TEXTE EXTRAIT:

D’autres analyses seront nécessaires pour vérifier si ces allèles sont retrouvés avec des fréquences équivalentes. Des populations éthiopiennes et libyennes devront être aussi étudiées, ce qui permettrait de comparer les données et de vérifier un lien éventuel entre ces populations. Les résultats obtenus et la comparaison avec les Berbères du Maroc ne nous permettent pas de déterminer si le peuplement de Siwa a eu lieu lors de la migration des Proto Méditerranéens Capsiens de la vallée du Nil vers le Maghreb ou lors d’une migration secondaire du Maghreb vers la Libye et l’Egypte. Les outils lithiques de l’oasis ne présentent pas les caractéristiques de l’industrie Atérienne, spécifique des pays du Maghreb ayant été peuplés par des Berbères. En revanche l’industrie de Siwa se rapproche de l’industrie Capsienne et des industries Nilotiques.
Ces indices associés aux dates de peuplement, entre 8800 et 6700 BP, pourraient indiquer que Siwa aurait été peuplée lors de la migration des Proto Méditerranéens Capsiens. L’origine du peuplement de Siwa ne proviendrait donc pas d’une migration secondaire de Berbères venant du Maghreb. Cette hypothèse sera à vérifier par la comparaison avec les autres données portant sur les différents marqueurs moléculaires étudiés dans le cadre du projet OHLL et OMLL.
Les résultats portant sur certains haplotypes du chromosome Y (Lucotte et al., 2003 et Manni et al., 2002) tendent à montrer des similitudes entre les Egyptiens, les Libyens ainsi que les Berbères et les Arabes du Maghreb. Ces résultats attestent donc d’une origine commune entre ces populations. Elle concorde avec le modèle de dispersion proposé par les linguistes. De plus, l'article de Scozzari et al., 2001 montre qu'il existe un haplogroupe présent à une forte fréquence chez les Berbères du Maroc (HG 25.2), et avec une fréquence beaucoup plus faible chez les Arabes marocains. L'haplogroupe ancestral HG25.1 se retrouve dans plusieurs autres populations. Il serait intéressant de savoir si cet haplotype est caractéristique des populations berbères du Maghreb. Dans ce cas la présence ou l'absente d'HG25.2 dans la population de Siwa pourrait apporter un indice supplémentaire sur son l'origine. Si on retrouve cet haplotype, cela pourrait attester d'une migration secondaire du Maghreb vers l'Egypte. Enfin, les informations apportées par le polymorphisme HLA DRB1 (Oumhani et al., 2002) concordent avec celles de l’équipe de Scozzari et al. 2001, qui mettaient en évidence des relations entre les populations nord africaines et les populations éthiopiennes Oromo et Amhara. Ces résultats confirment l’origine mésolithique commune entre ces différentes populations.

OBJECTIF: Dans le texte sur le peuplement de Siwa, modifiez tout ce qui va de "Ces indices associés" jusqu'à "OHLL et OMLL." en changeant "hypothèse" en "supposition".

Données tirées d'une collection
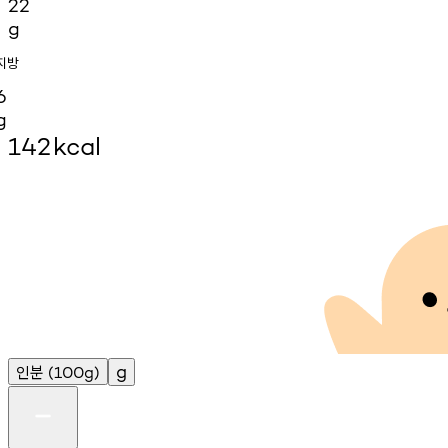
22
g
지방
6
g
142
kcal
인분
g
(100g)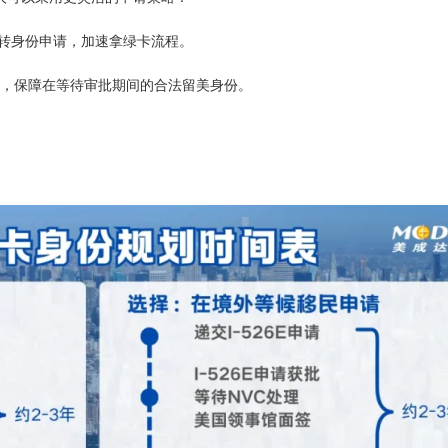
85转身份申请，加速拿绿卡流程。
申请），保障在等待审批期间的合法留美身份。
24小时热线：
400-873-5099
获取免费评估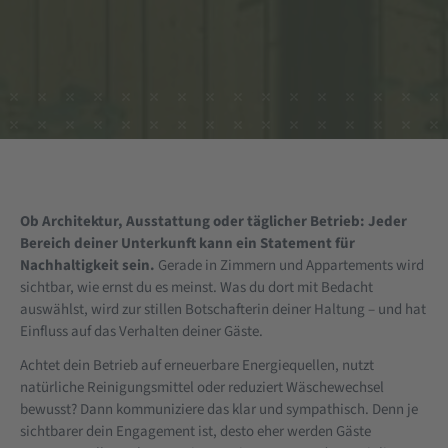
Ob Architektur, Ausstattung oder täglicher Betrieb: Jeder
Bereich deiner Unterkunft kann ein Statement für
Nachhaltigkeit sein.
Gerade in Zimmern und Appartements wird
sichtbar, wie ernst du es meinst. Was du dort mit Bedacht
auswählst, wird zur stillen Botschafterin deiner Haltung – und
hat
Einfluss auf das
Verhalten
deiner Gäste
.
Achtet dein Betrieb auf erneuerbare Energiequellen, nutzt
natürliche Reinigungsmittel oder reduziert Wäschewechsel
bewusst? Dann kommuniziere das klar und sympathisch. Denn je
sichtbarer dein Engagement ist, desto eher werden Gäste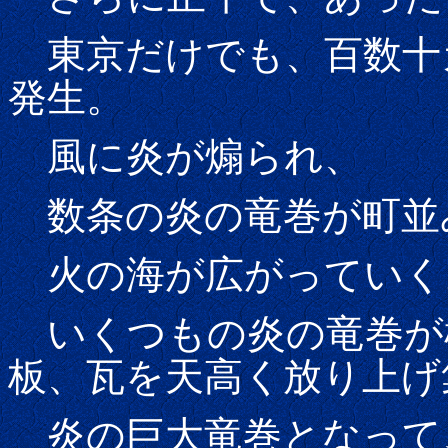
東京だけでも、百数十
発生。
風に炎が煽られ、
数条の炎の竜巻が町並
火の海が広がっていく
いくつもの炎の竜巻が
板、瓦を天高く放り上げ
炎の巨大竜巻となって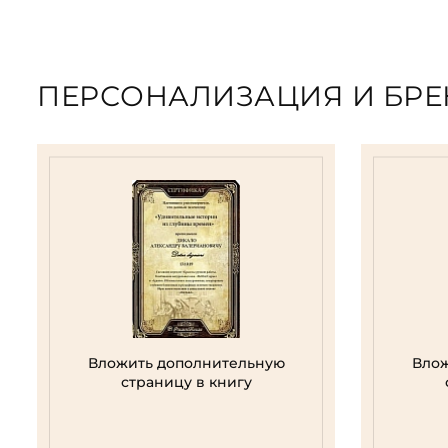
ПЕРСОНАЛИЗАЦИЯ И БР
Вложить дополнительную
Влож
страницу в книгу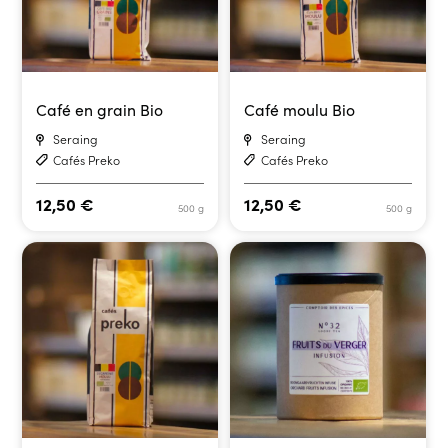
Café en grain Bio
Café moulu Bio
Seraing
Seraing
Cafés Preko
Cafés Preko
12,50
€
12,50
€
500 g
500 g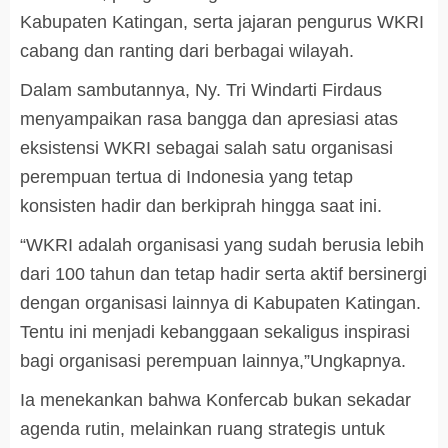
Kabupaten Katingan, serta jajaran pengurus WKRI
cabang dan ranting dari berbagai wilayah.
Dalam sambutannya, Ny. Tri Windarti Firdaus
menyampaikan rasa bangga dan apresiasi atas
eksistensi WKRI sebagai salah satu organisasi
perempuan tertua di Indonesia yang tetap
konsisten hadir dan berkiprah hingga saat ini.
“WKRI adalah organisasi yang sudah berusia lebih
dari 100 tahun dan tetap hadir serta aktif bersinergi
dengan organisasi lainnya di Kabupaten Katingan.
Tentu ini menjadi kebanggaan sekaligus inspirasi
bagi organisasi perempuan lainnya,”Ungkapnya.
Ia menekankan bahwa Konfercab bukan sekadar
agenda rutin, melainkan ruang strategis untuk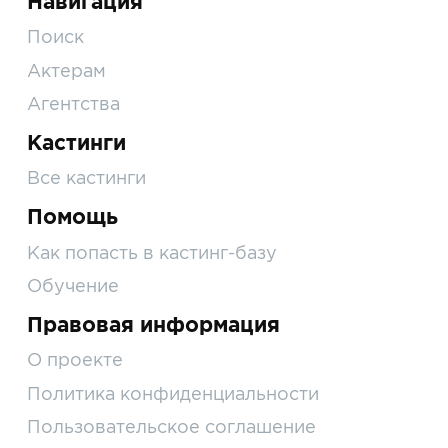
Навигация
Поиск
Актерам
Агентства
Кастинги
Все кастинги
Помощь
Как попасть в кастинг-базу
Обучение
Правовая информация
О проекте
Политика конфиденциальности
Пользовательское соглашение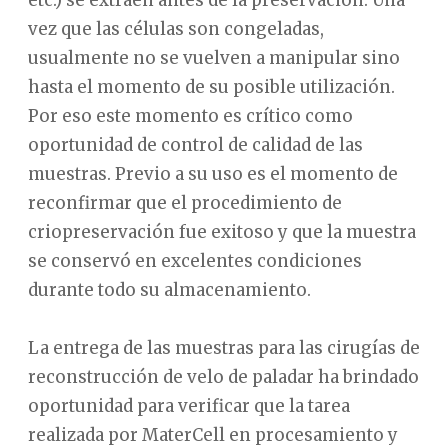
vez que las células son congeladas,
usualmente no se vuelven a manipular sino
hasta el momento de su posible utilización.
Por eso este momento es crítico como
oportunidad de control de calidad de las
muestras. Previo a su uso es el momento de
reconfirmar que el procedimiento de
criopreservación fue exitoso y que la muestra
se conservó en excelentes condiciones
durante todo su almacenamiento.
La entrega de las muestras para las cirugías de
reconstrucción de velo de paladar ha brindado
oportunidad para verificar que la tarea
realizada por MaterCell en procesamiento y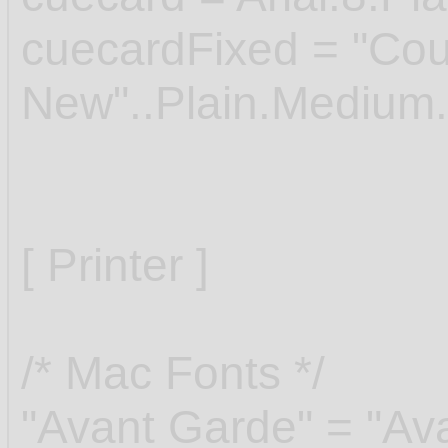
cuecardFixed = "Cou
New"..Plain.Medium
[ Printer ]
/* Mac Fonts */
"Avant Garde" = "Av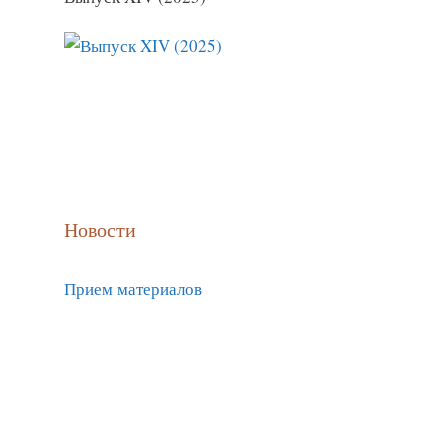
Новости
Прием материалов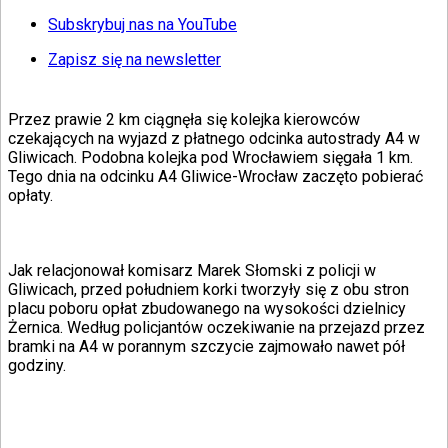
KSEF
Auto
Subskrybuj nas na YouTube
Aktualności
Auta ekologiczne
Zapisz się na newsletter
Automotive
Jednoślady
Drogi
Przez prawie 2 km ciągnęła się kolejka kierowców
Na wakacje
czekających na wyjazd z płatnego odcinka autostrady A4 w
Paliwo
Gliwicach. Podobna kolejka pod Wrocławiem sięgała 1 km.
Porady
Tego dnia na odcinku A4 Gliwice-Wrocław zaczęto pobierać
Premiery
opłaty.
Testy
Życie gwiazd
Aktualności
Plotki
Jak relacjonował komisarz Marek Słomski z policji w
Telewizja
Gliwicach, przed południem korki tworzyły się z obu stron
Hity internetu
placu poboru opłat zbudowanego na wysokości dzielnicy
Edukacja
Żernica. Według policjantów oczekiwanie na przejazd przez
Aktualności
bramki na A4 w porannym szczycie zajmowało nawet pół
Matura
godziny.
Kobieta
Aktualności
Moda
Uroda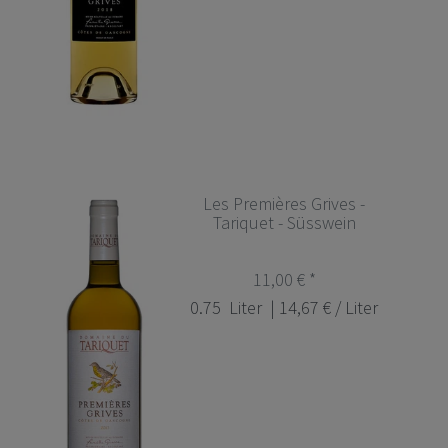
Les Premières Grives -
Tariquet - Süsswein
11,00 € *
0.75
Liter
| 14,67 € / Liter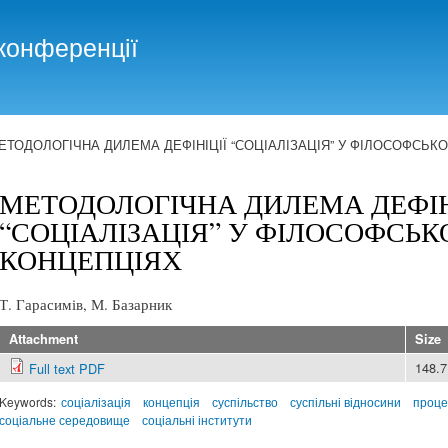
Skip to
main
конференції
content
ЕТОДОЛОГІЧНА ДИЛЕМА ДЕФІНІЦІЇ “СОЦІАЛІЗАЦІЯ” У ФІЛОСОФСЬ
МЕТОДОЛОГІЧНА ДИЛЕМА ДЕФІН
“СОЦІАЛІЗАЦІЯ” У ФІЛОСОФСЬ
КОНЦЕПЦІЯХ
Т. Гарасимів, М. Базарник
Attachment
Size
148.
Full text PDF
Keywords:
соціалізація
концепція
суспільство
суспільні відносини
проце
соціальне середовище
соціальні інститути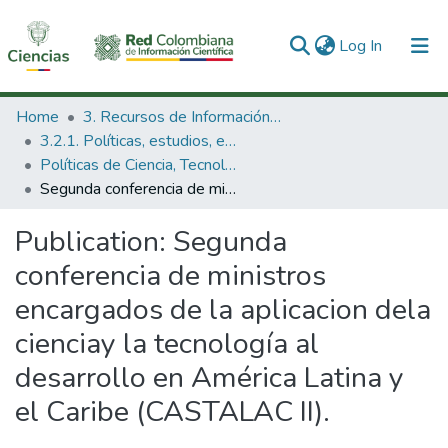
(current)
Log In
Communities & Collections
Home
3. Recursos de Información Científica y Tecnológica
3.2.1. Políticas, estudios, evaluaciones e indicadores de CTeI
All of DSpace
Políticas de Ciencia, Tecnología e Innovación
Segunda conferencia de ministros encargados de la aplicacion dela cienciay la tecnología al desarrollo en América Latina y el Caribe (CASTALAC II).
Statistics
Publication:
Segunda
conferencia de ministros
encargados de la aplicacion dela
cienciay la tecnología al
desarrollo en América Latina y
el Caribe (CASTALAC II).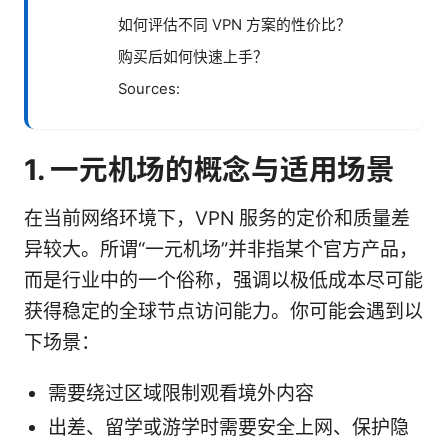
如何评估不同 VPN 方案的性价比？
购买后如何快速上手？
Sources:
1. 一元机场的概念与适用场景
在当前网络环境下，VPN 服务的定价和质量差
异较大。所谓“一元机场”并非指某个官方产品，
而是行业中的一个俗称，强调以极低成本尽可能
获得稳定的全球节点访问能力。你可能会遇到以
下场景：
需要绕过区域限制观看境外内容
出差、留学或游学时需要安全上网、保护隐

RÉSULTAT OBTENU:
Ces indices associés aux dates de peuplement, entre 8800 et 6700 BP, pourraient indiquer que Siwa aurait été peuplée lors de la migration des Proto Méditerranéens Capsiens. L’origine du peuplement de Siwa ne proviendrait donc pas d’une migration secondaire de Berbères venant du Maghreb. Cette supposition sera à vérifier par la comparaison avec les autres données portant sur les différents marqueurs moléculaires étudiés dans le cadre du projet OHLL et OMLL.